Interactions of Prototype Foamy Virus Capsids with Host Cell Polo-Like Kinases Are Important for Efficient Viral DNA Integration
Fig 5
Analysis of PFV wt, iSTP- and pmSTP virions in single-round- and multiple-round infection experiments.
(A) PFV virions were produced by transient transfection of 293T cells with the four-component PFV vector system, containing either the wt Gag or one of the denoted iSTP- and pmSTP Gag variants. Titers of harvested viruses were determined by flow cytometry analysis of infected HT1080 target cells three days post-infection. The mean values and standard deviation for each supernatant were calculated from samples of cells infected with serial virus dilutions as described in Material and Methods. The values obtained using wt PFV Gag expression plasmids were arbitrarily set to 100%. Relative means and standard deviations normalized for Gag content (except mock) from independent experiments (n = 4–9) are shown. Differences between means of wt virus and the individual mutants were analyzed by Welch’s t test (**, p<0.01). Absolute titers of wt supernatants ranged between 1.2 x 106 and 1.2 x 107 eGFP ffu/ml. (B) Replication-competent PFV virions were produced by transient transfection of proviral expression vectors, containing either the wt Gag or one of the denoted iSTP- and pmSTP Gag variants into 293T cells. Viruses were harvested two days post-transfection and used to infect HT1080 PLNE target cells. Titers were determined by flow cytometry analysis one day post-infection. The values obtained using wt PFV Gag expression plasmids were arbitrarily set to 100%. Relative means and standard deviations normalized for Gag content (except mock) from independent experiments (n = 3–8) are shown. Differences between means of wt virus and the individual mutants were analyzed by Welch’s t test (**, p<0.01). Absolute titers of wt supernatants ranged between 1.7 x 104 and 7 x 104 eGFP ffu/ml. (C) Titers of iSTP- and pmSTP mutant PFV particles relative to wt over multiple rounds of target cell infection. Viruses were produced and harvested as described in panel B and Gag content normalized amounts of viral supernatants were used to infect HT1080 PLNE in serial dilutions. At different time points post-infection (as indicated on the x-axis) cells were harvested for flow cytometry analysis to determine viral titers. The values obtained using wt PFV supernatants at each time point were arbitrarily set to 100%. Relative means and standard deviations from two independent experiments are shown.

◆ **Problem statement**
Please copy the figure legend starting at "Interactions of Prototype" and ending at "multiple-round infection experiments.", changing "virions" to "particles". The items come from a separate source.

◆ **Recorded information**
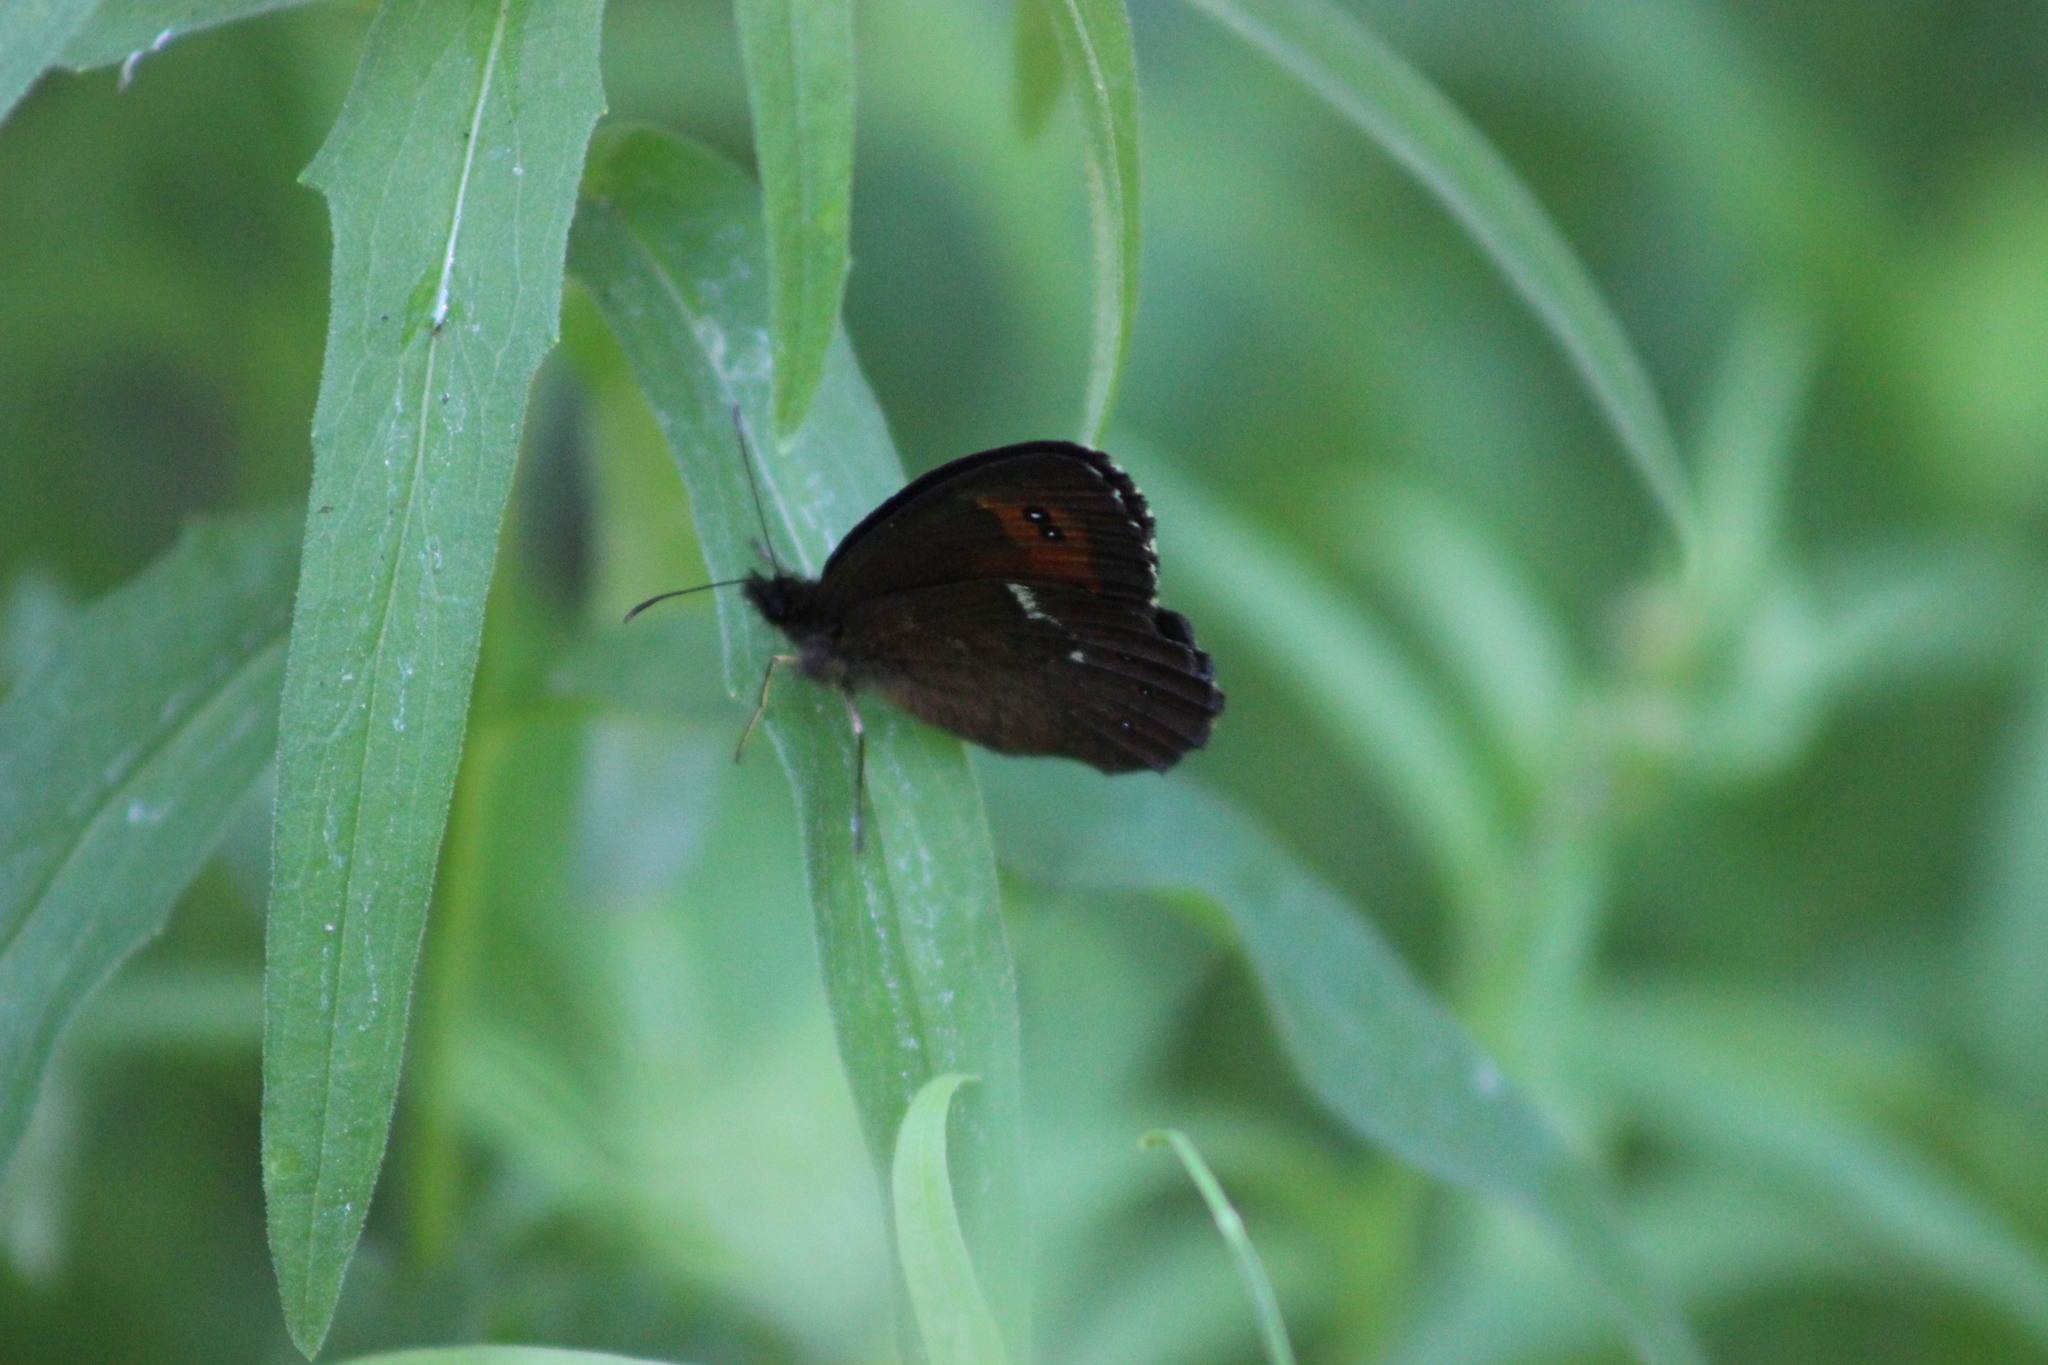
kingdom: Animalia
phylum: Arthropoda
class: Insecta
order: Lepidoptera
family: Nymphalidae
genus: Erebia
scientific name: Erebia ligea
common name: Arran brown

◆ **Result of this task**
Interactions of Prototype Foamy Virus Capsids with Host Cell Polo-Like Kinases Are Important for Efficient Viral DNA Integration
Fig 5
Analysis of PFV wt, iSTP- and pmSTP particles in single-round- and multiple-round infection experiments.